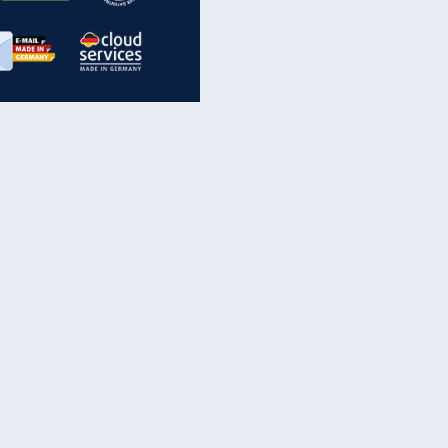
inanzen & Produkte
iscounter-Angebote
Online-Sicherheit
reenet Cloud
Ratenkredit
reenet Mail
Brutto-Netto-Rechner
reenet Webhosting
Rentenrechner
fz-Versicherung
TV-Vergleich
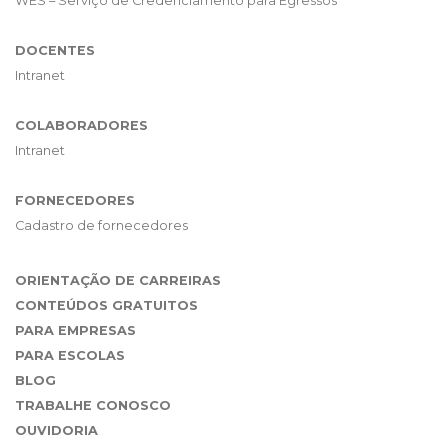
WES – Serviço de Credenciamento para Egressos
DOCENTES
Intranet
COLABORADORES
Intranet
FORNECEDORES
Cadastro de fornecedores
ORIENTAÇÃO DE CARREIRAS
CONTEÚDOS GRATUITOS
PARA EMPRESAS
PARA ESCOLAS
BLOG
TRABALHE CONOSCO
OUVIDORIA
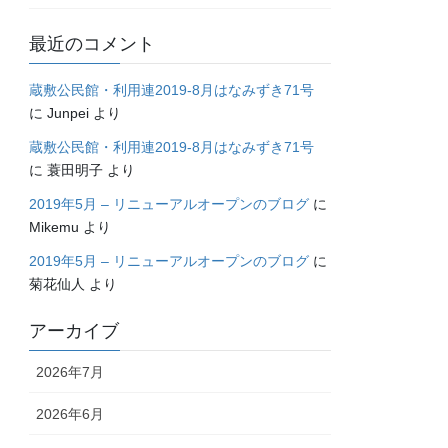
最近のコメント
蔵敷公民館・利用連2019-8月はなみずき71号
に
Junpei
より
蔵敷公民館・利用連2019-8月はなみずき71号
に
蓑田明子
より
2019年5月 – リニューアルオープンのブログ
に
Mikemu
より
2019年5月 – リニューアルオープンのブログ
に
菊花仙人
より
アーカイブ
2026年7月
2026年6月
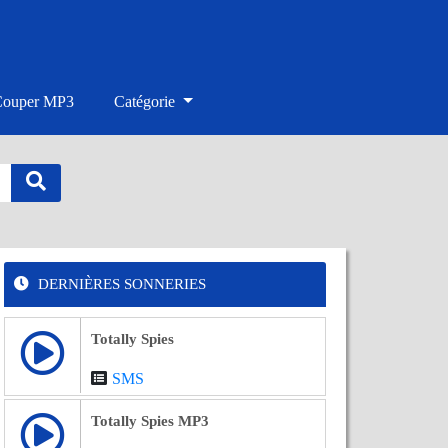
Couper MP3
Catégorie
DERNIÈRES SONNERIES
Totally Spies
SMS
Totally Spies MP3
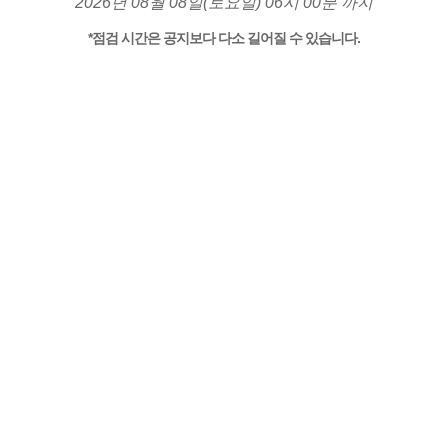
2026년 08월 08일(토요일) 06시 00분 까지
*점검 시간은 공지보다 다소 길어질 수 있습니다.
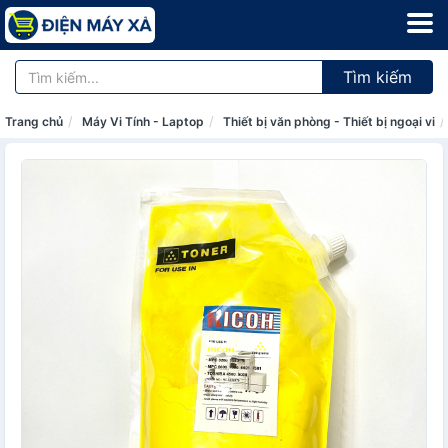
Tìm kiếm
Trang chủ
Máy Vi Tính - Laptop
Thiết bị văn phòng - Thiết bị ngoại vi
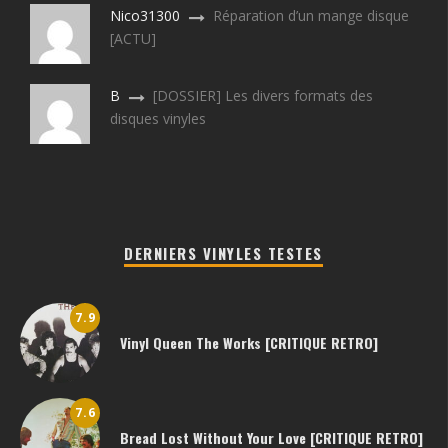
Nico31300
Réparation d’un mange disque
[ACTU]
B
[DOSSIER] Les divers formats des
disques vinyles
DERNIERS VINYLES TESTES
7.9
Vinyl Queen The Works [CRITIQUE RETRO]
7.6
Bread Lost Without Your Love [CRITIQUE RETRO]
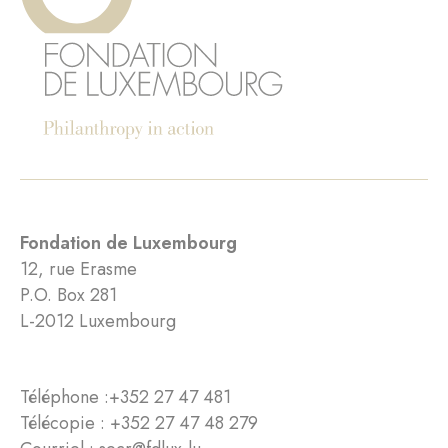
Fondation de Luxembourg
12, rue Erasme
P.O. Box 281
L-2012 Luxembourg
Téléphone :
+352 27 47 481
Télécopie : +352 27 47 48 279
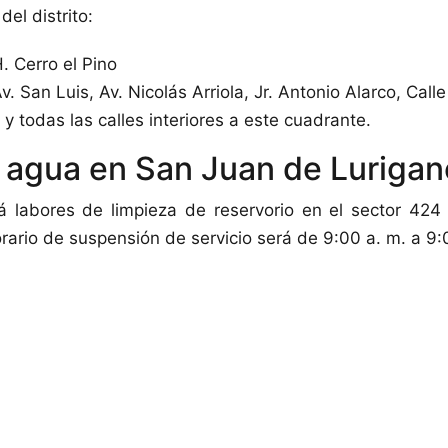
del distrito:
. Cerro el Pino
. San Luis, Av. Nicolás Arriola, Jr. Antonio Alarco, Call
y todas las calles interiores a este cuadrante.
 agua en San Juan de Luriga
rá labores de limpieza de reservorio en el sector 42
orario de suspensión de servicio será de 9:00 a. m. a 9:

■ **EXERCISE BRIEF**
Without the pictures, set down the lines above from the line with "Brutto-Netto-Rechner" up to and including the line with "Totally Spies MP3" exactly as they stand.

■ **ANSWER TO THIS EXERCISE**
Brutto-Netto-Rechner
reenet Webhosting
Rentenrechner
fz-Versicherung
TV-Vergleich
WES – Serviço de Credenciamento para Egressos
DOCENTES
Intranet
COLABORADORES
Intranet
FORNECEDORES
Cadastro de fornecedores
ORIENTAÇÃO DE CARREIRAS
CONTEÚDOS GRATUITOS
PARA EMPRESAS
PARA ESCOLAS
BLOG
TRABALHE CONOSCO
OUVIDORIA
最近のコメント
蔵敷公民館・利用連2019-8月はなみずき71号
に
Junpei
より
蔵敷公民館・利用連2019-8月はなみずき71号
に
蓑田明子
より
2019年5月 – リニューアルオープンのブログ
に
Mikemu
より
2019年5月 – リニューアルオープンのブログ
に
菊花仙人
より
アーカイブ
2026年7月
2026年6月
Couper MP3
Catégorie
DERNIÈRES SONNERIES
Totally Spies
SMS
Totally Spies MP3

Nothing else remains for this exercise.